Login

« PRODUIRE BEAUCOUP DE LAIT PAR VACHE ET PAR HECTARE »

Afin d'accéder aux pâtures sans traverser la route, le Gaec a construit, en 2009, ce bâtiment de 115 logettes et 105 places de cornadis. La ration est distribuée le soir pour que les vaches valorisent bien l'herbe en journée.©C.H.

À surface égale, Bernadette et Guillaume Touroul ont quasi doublé leur production en cinq ans. Ils ont réduit le blé, l'atelier de jeunes bovins et le gaspillage fourrager. Ils ont misé sur l'intensification animale.

Vous devez vous inscrire pour consulter librement tous les articles.

PRODUIRE DU LAIT, C'EST LE PARI QUE FAIT LE GAEC LE BOCAGE, et ceci depuis 2009. Cette année-là, il met en service une stabulation de 115 logettes et une salle de traite à l'arrière 2 x 10 postes, mais équipée en 2 x 6. L'investissement est décidé en 2007 alors que le troupeau compte 60 à 70 vaches pour 550 000 à 600 000 litres. « Nous sommes éleveurs laitiers dans l'âme. Nous produisions les rallonges de quotas, voire avec un peu de dépassement, et nous vendions régulièrement une vingtaine de vaches en lait », se souvient Guillaume Touroul, installé en Gaec avec ses parents, Bernadette et Daniel, en 2003. Daniel est parti à la retraite sept ans plus tard (mais reste actif). Certes, ils auraient pu agrandir la stabulation paillée existante. Ils préfèrent la construire en face, de l'autre côté de la route, pour pérenniser le pâturage, entre autres. « Il fallait être systématiquement deux pour la traversée des vaches. » Une nurserie de 70 places adossée à la stabulation permet d'élever tous les veaux et de fournir l'atelier taurillons. Le coût total de l'investissement s'élève à 500 000 €.

« NOS TERRES ONT UN POTENTIEL ÉLEVÉ »

D'opportunités en opportunités, le désormais Gaec mère-fils est aujourd'hui à la tête d'un troupeau de 115 prim'holsteins et de 1,1 million de litres de livraisons... produits sur la même surface qu'en 2009, ou presque.
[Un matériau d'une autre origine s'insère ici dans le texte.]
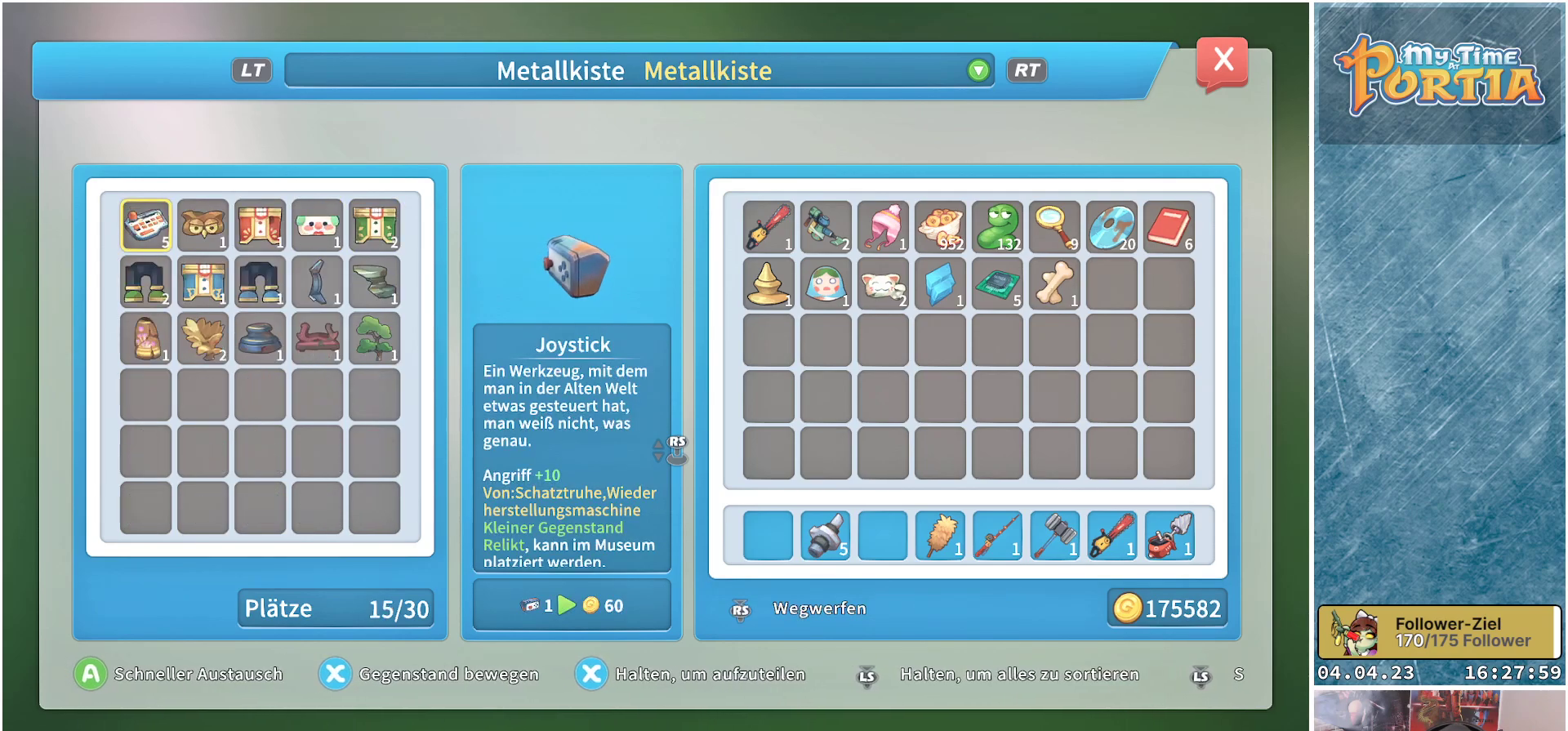
{"buttons": [], "left_stick": "center", "right_stick": "center", "events": [[117, "L2", "down"], [233, "L2", "up"], [317, "L2", "down"], [433, "L2", "up"]]}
Il vient tout juste de reprendre 8 ha, ce qui l'amène à 98 ha de SAU et 70 ha dédiés à l'atelier lait. Il lui a fallu réduire la voilure en cultures de vente et jeunes bovins pour mettre à disposition une douzaine d'hectares de maïs supplémentaires. C'est qu'en cinq ans, en conservant les vaches vendues auparavant en lait, le troupeau s'est agrandi progressivement de 50 laitières.

De 12 ha en 2012, la surface en blé passe à 2,2 ha l'an passé pour remonter à 4,5 ha cette année, aide Pac à la rotation des cultures oblige. L'atelier JB est conservé, mais l'achat de broutards est abandonné. Il descend à 60 mâles vendus par an, contre 90 il y a quatre ans. « Les conditions pédoclimatiques de notre zone facilitent cette orientation. En mauvaise année, nous récoltons 14 tonnes de MS/ha de maïs, en bonne 18 t. Il a fallu tout de même se bouger pour doubler notre production. » Dès 2011, les associés achètent une mélangeuse-peseuse, un équipement dont Guillaume ne peut plus se passer. « Nous sommes plus tatillons. Nous économisons les fourrages et les concentrés. Je gère mieux mes achats d'aliments », estime-t-il. Cette politique est également appliquée au pâturage. Comme la surface de 17 ha pâturés par les vaches reste identique, le temps pâturé, lui, logiquement, baisse : elles ne sortent plus qu'entre les deux traites. « Pas question de les lâcher le ventre plein et qu'elles paressent dans les parcelles. Le maïs-ensilage est distribué la veille au soir. »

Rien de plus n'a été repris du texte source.